Russian economy hit by drop in energy prices


The Russian economy, which is heavily dependant on oil exports, is forecasted to contract by 7.5% in 2009, according to President Dmitry Medvedev.

The latest official figures suggest that the Russian economy declined 10.2% in the year to August, compared with the same period a year earlier.

The economy has been hit hard by the sharp fall in energy prices and according to the Federal Customs Service, energy including oil and natural gas, accounted for more than two-thirds of exports to countries outside the former Soviet Union and the Baltic states in the first seven months of the year.

However, the economy is forecast to exit recession in the third quarter.
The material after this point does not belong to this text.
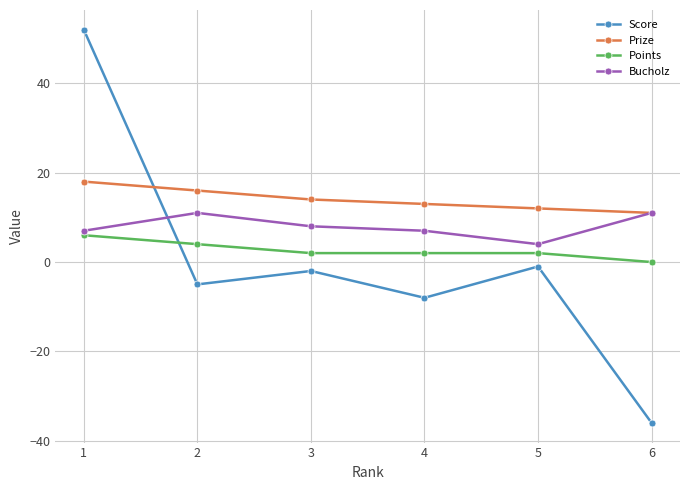

Where does the Points series first go above 2?

1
Major economies such as Germany, France, Hong Kong and Singapore all exited recession in the second quarter after experiencing positive growth.

Meanwhile, Mr Medvedev told Russian television that: “The real damage to our economy was far greater than anything predicted by ourselves, the World Bank and other expert organisations.”

However, measures introduced to protect jobs and stabilise the country’s banking sector had been successful.

Meanwhile, the central bank has slashed interest rates seven times since April, bringing rates to a level of 10%.

Finally, unemployment remains high in the country with the rate currently standing at 7.8%, taking the number of unemployed to 6 million, according to the Federal Statistics Service.